ECLI:NL:RBOVE:2024:1527
Rechtbank Overijssel
- Eerste aanleg - enkelvoudig
- Rechtspraak.nl
Beroep van werkgever tegen uitkomst van WIA-beoordeling wegens gebrek aan inzicht in CBBS
In deze uitspraak beoordeelt de rechtbank het beroep van Stichting Buurtzorg Nederland tegen de toekenning van een WIA-uitkering aan een ex-werkneemster door het UWV. De ex-werkneemster, die vanaf 1 juni 2019 als verpleegkundige werkte, meldde zich op 13 januari 2020 ziek en vroeg op 14 oktober 2021 een WIA-uitkering aan. Het UWV kende haar op 16 december 2021 een loongerelateerde WIA-uitkering toe, gebaseerd op een arbeidsongeschiktheid van 46,74%. Stichting Buurtzorg Nederland, als werkgever, maakte bezwaar tegen deze beslissing, maar het UWV handhaafde zijn besluit op 22 augustus 2023.
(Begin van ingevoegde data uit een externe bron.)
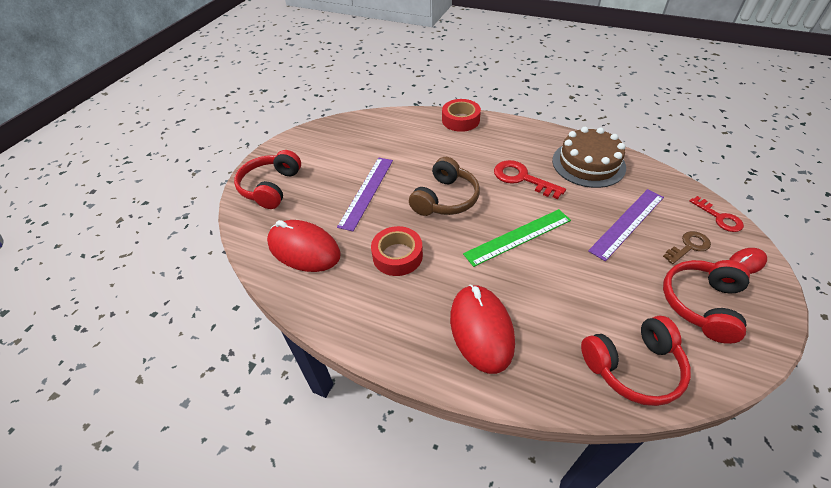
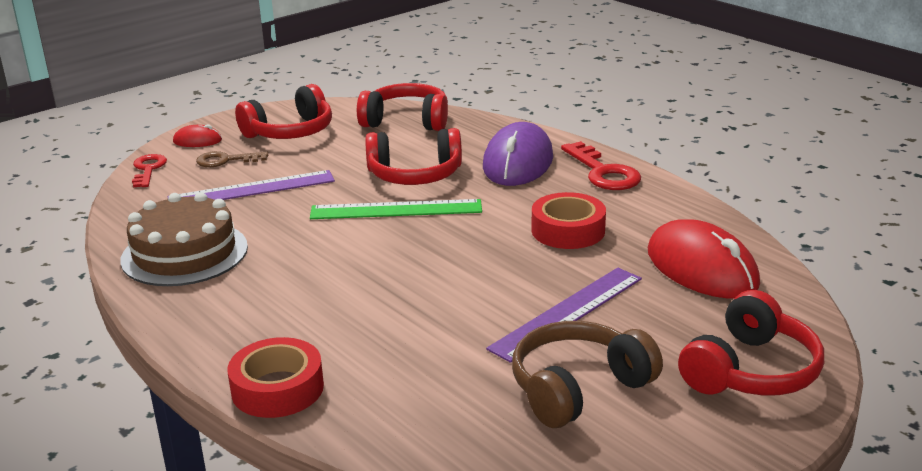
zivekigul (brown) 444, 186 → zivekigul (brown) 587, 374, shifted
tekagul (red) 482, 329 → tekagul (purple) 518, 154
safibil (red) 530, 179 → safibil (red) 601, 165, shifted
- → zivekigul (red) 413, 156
De rechtbank behandelde de zaak op 27 februari 2024, waarbij de gemachtigde van eiseres en het UWV aanwezig waren via een beeldverbinding. Eiseres betwistte de arbeidskundige beoordeling van het UWV en stelde dat het CBBS-systeem, dat gebruikt werd voor de beoordeling, onvoldoende transparant was. Eiseres vond dat het UWV niet voldoende inzicht had gegeven in de gegevens die ten grondslag lagen aan de vaststelling van het arbeidsongeschiktheidspercentage.
De rechtbank oordeelde dat het beroep ongegrond was. Zij stelde vast dat het UWV op goede gronden de WIA-uitkering had toegekend en dat de werkwijze van het UWV met het CBBS-systeem rechtens aanvaardbaar was. De rechtbank concludeerde dat er geen reden was om te twijfelen aan de juistheid van de gegevens in het CBBS en dat de besluitvorming van het UWV voldoende zorgvuldig en inzichtelijk was. Eiseres kreeg geen gelijk en er was geen aanleiding voor een proceskostenvergoeding.